* _YOUR INSTRUCTIONS_: Look through the listing for the word "text". Copy each line that has it.

_ _ _

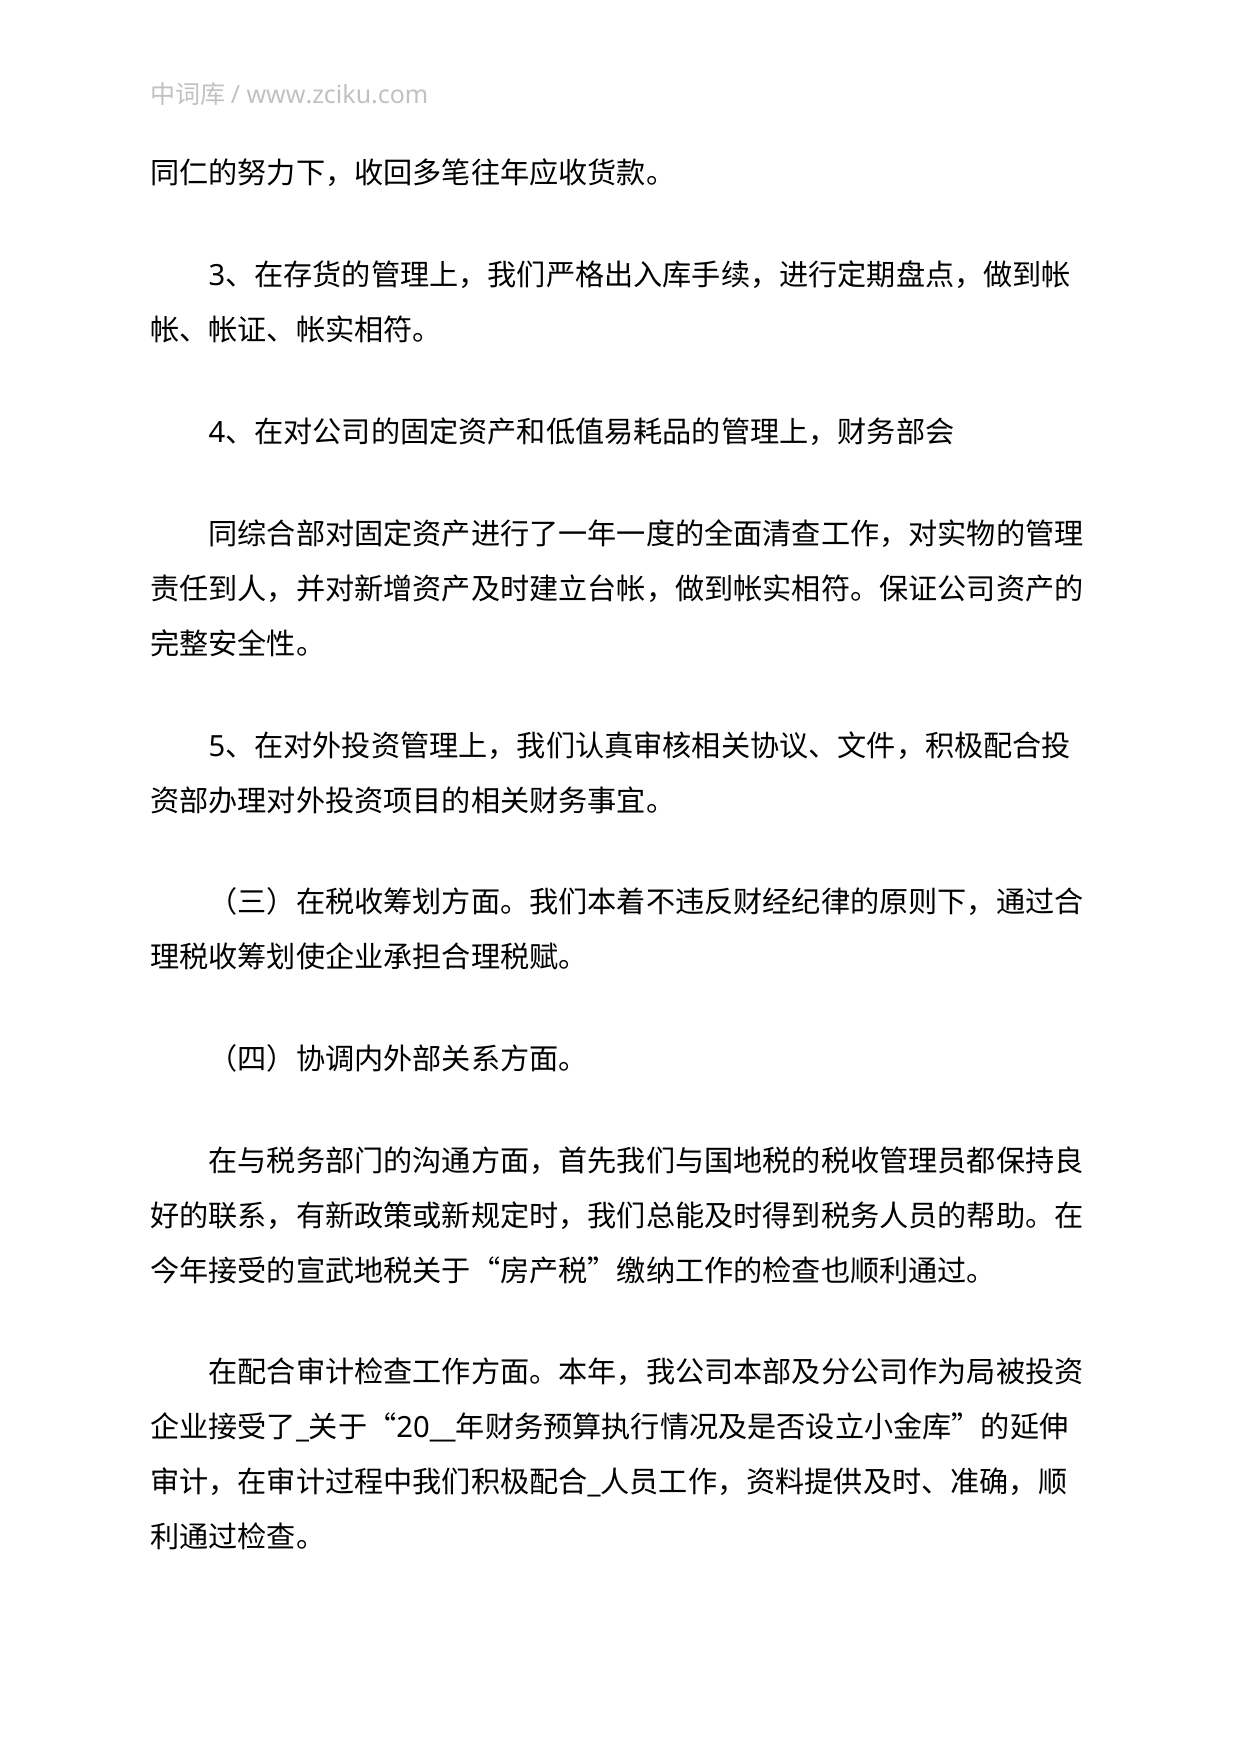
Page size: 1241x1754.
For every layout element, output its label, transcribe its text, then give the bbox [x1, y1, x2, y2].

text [150, 150, 1090, 192]
text 同综合部对固定资产进行了一年一度的全面清查工作，对实物的管理责任到人，并对新增资产及时建立台帐，做到帐实相符。保证公司资产的完整安全性。 [150, 511, 1090, 663]
text 4、在对公司的固定资产和低值易耗品的管理上，财务部会 [150, 408, 1090, 451]
text （四）协调内外部关系方面。 [150, 1036, 1090, 1078]
text 在配合审计检查工作方面。本年，我公司本部及分公司作为局被投资企业接受了_关于“20__年财务预算执行情况及是否设立小金库”的延伸审计，在审计过程中我们积极配合_人员工作，资料提供及时、准确，顺利通过检查。 [150, 1349, 1090, 1556]
text 3、在存货的管理上，我们严格出入库手续，进行定期盘点，做到帐帐、帐证、帐实相符。 [150, 252, 1090, 349]
text 5、在对外投资管理上，我们认真审核相关协议、文件，积极配合投资部办理对外投资项目的相关财务事宜。 [150, 722, 1090, 819]
text 在与税务部门的沟通方面，首先我们与国地税的税收管理员都保持良好的联系，有新政策或新规定时，我们总能及时得到税务人员的帮助。在今年接受的宣武地税关于“房产税”缴纳工作的检查也顺利通过。 [150, 1137, 1090, 1289]
text （三）在税收筹划方面。我们本着不违反财经纪律的原则下，通过合理税收筹划使企业承担合理税赋。 [150, 879, 1090, 976]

_ _ _

* _RESULT OF THIS TASK_:
For every layout element, output its label, transcribe its text, then give the bbox [x1, y1, x2, y2].
text [150, 150, 1090, 192]
text 同综合部对固定资产进行了一年一度的全面清查工作，对实物的管理责任到人，并对新增资产及时建立台帐，做到帐实相符。保证公司资产的完整安全性。 [150, 511, 1090, 663]
text 4、在对公司的固定资产和低值易耗品的管理上，财务部会 [150, 408, 1090, 451]
text （四）协调内外部关系方面。 [150, 1036, 1090, 1078]
text 在配合审计检查工作方面。本年，我公司本部及分公司作为局被投资企业接受了_关于“20__年财务预算执行情况及是否设立小金库”的延伸审计，在审计过程中我们积极配合_人员工作，资料提供及时、准确，顺利通过检查。 [150, 1349, 1090, 1556]
text 3、在存货的管理上，我们严格出入库手续，进行定期盘点，做到帐帐、帐证、帐实相符。 [150, 252, 1090, 349]
text 5、在对外投资管理上，我们认真审核相关协议、文件，积极配合投资部办理对外投资项目的相关财务事宜。 [150, 722, 1090, 819]
text 在与税务部门的沟通方面，首先我们与国地税的税收管理员都保持良好的联系，有新政策或新规定时，我们总能及时得到税务人员的帮助。在今年接受的宣武地税关于“房产税”缴纳工作的检查也顺利通过。 [150, 1137, 1090, 1289]
text （三）在税收筹划方面。我们本着不违反财经纪律的原则下，通过合理税收筹划使企业承担合理税赋。 [150, 879, 1090, 976]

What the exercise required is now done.